Skating like a girl

Photo Credit: Prittam Gurung
By Sanjima Jugjali Pun
Published: July 12, 2025 08:54 PM

KATHMANDU, July 12: Sometimes, freedom sounds like the rattle of wheels on concrete. Lemong, 20, a recent high school graduate, knows that sound by heart.

She was introduced to skating when she saw some boys skating near her school in Swayambhu. She was 16 when she first stood on a board. It wasn’t until she attended a skating gathering at the TU ground in Kirtipur.

She recalls, “That’s where I saw Lorin,” a 24-year-old professional female skater competing in international championships. She realised girls were doing it too. 

She got bolder. In 2022, Lemong sold her hair piece jewelry given to her during her Gunyo Cholo, to attend a month-long skateboarding workshop in Butwal. She was with Lorin throughout the month. Learning a new trick excited her and made her take part in championships.

Our culture teaches young girls to walk, stay quiet and avoid risk; young women like Lemong are flipping that idea by rolling on skateboards. 

“It’s still seen as a boyish thing,” she says. “When we skate, people call us rebellious and bad influences. But we’re just expressing ourselves.”

Even her family disapprove of her so-called hobby. She kept practising in public places like Basantapur with friends. When she began winning championships, her family started to come around.

“They saw it wasn’t just a phase. They saw I was serious.”

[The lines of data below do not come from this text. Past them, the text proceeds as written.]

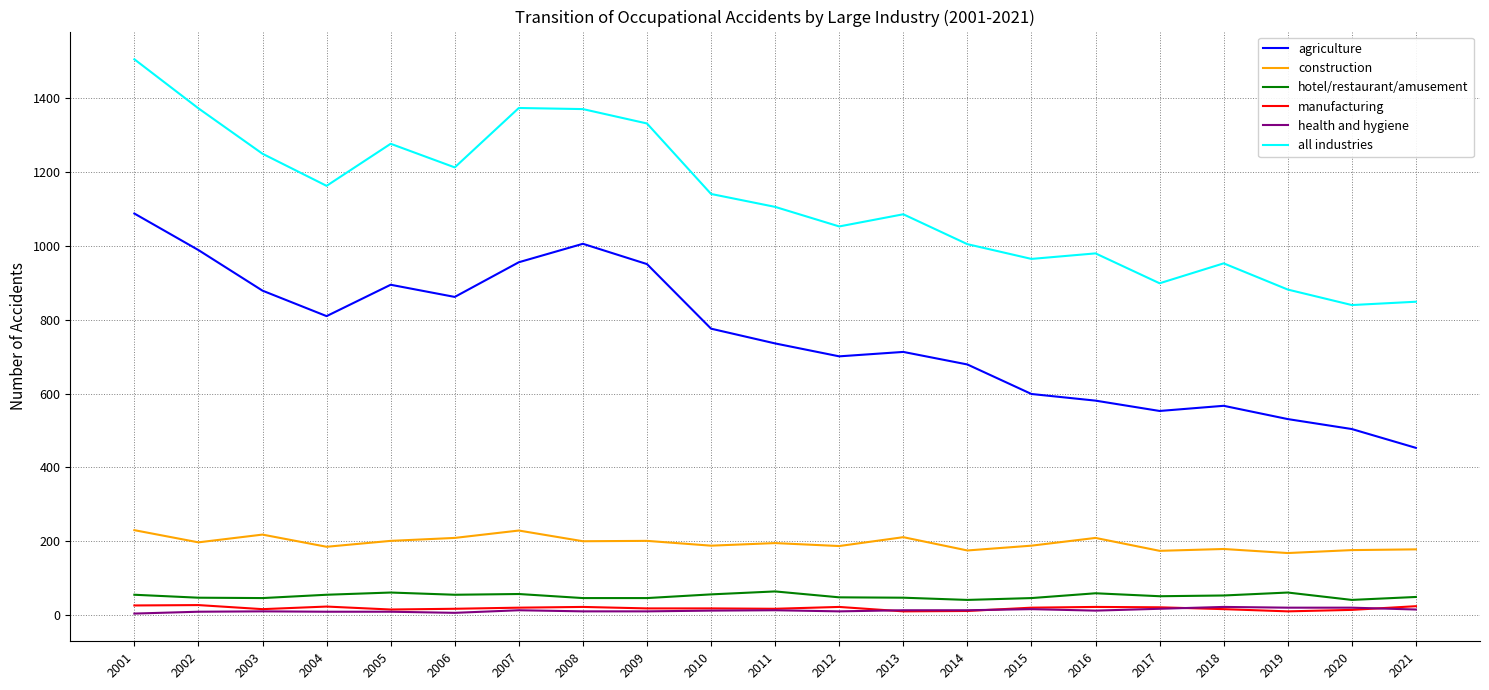

Which category has the highest value in the all industries series?

2001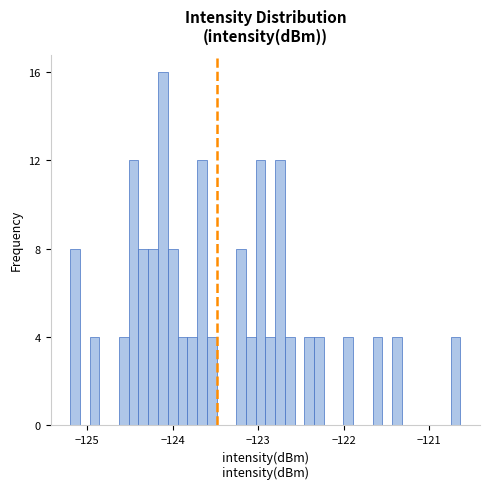

Around what value on the x-axis is the tallest bar? Give the approximate position of its centre, as read against the axis.

-124.1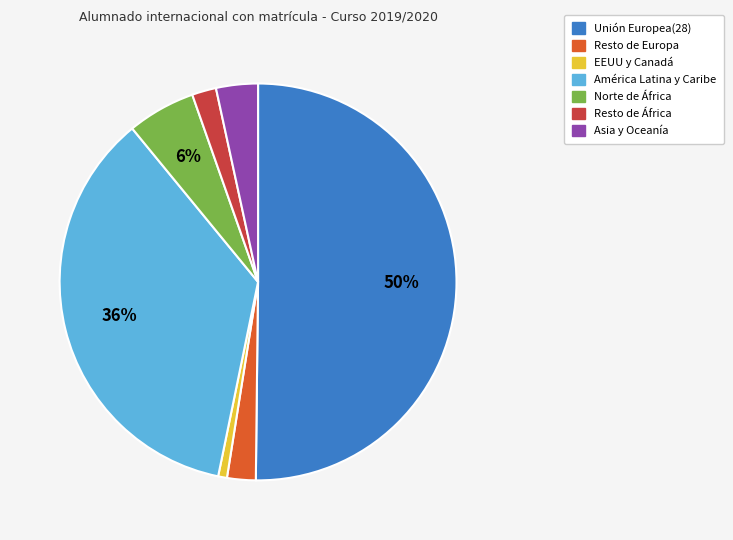

How many slices are in this pie chart?

7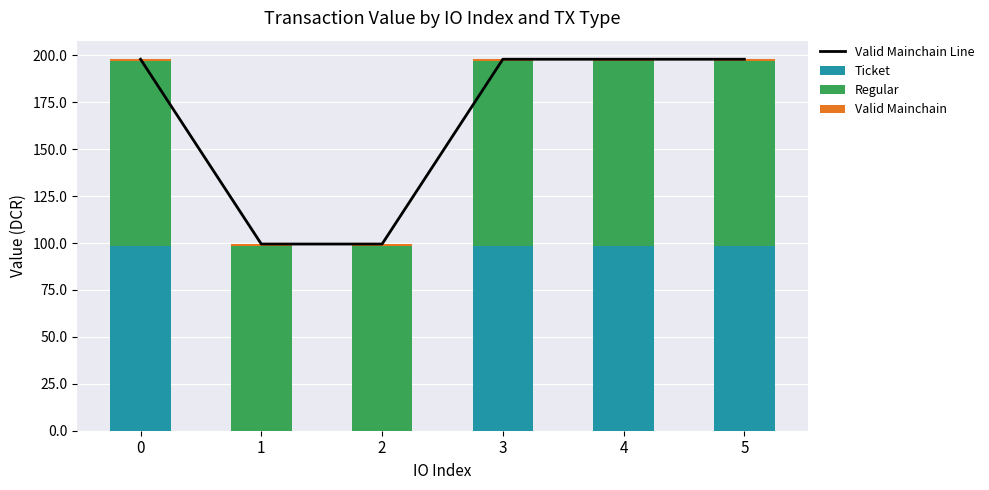

Which series has the largest total across all categories?

Valid Mainchain Line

But the judgment from her family or outsiders hasn’t stopped. She remembers one Shivaratri when a drunk man confronted her crew near the skate park in Tokha. “He yelled at us, saying we were a bad influence. That we smoked and drank, and his kid had started skating because of us. It hurt because we were being judged for something completely different.”

She pauses, then adds, “Skating and smoking are two different things. It’s a personal choice. People just see our baggy clothes and assume the worst.”

On April 19, Lemong placed second in the 8th National Skating Championship — a proud moment, but rarely covered by mainstream media.

Across Nepal, girls like Lemong are reclaiming their new identities through skating. Initiatives like Girls on Board, a skateboarding club focused on young women, are creating safe spaces for them to learn and practice. 

Female skaters like Lorin have even started competing internationally in events like Uprising Tokyo, The Jugaad International, World Skate championships and Ride Further tour. Girls like Lorin are quietly rewriting Nepal’s sporting narrative with every ollie and flip. And it’s proof that skating like a girl is something the world should celebrate.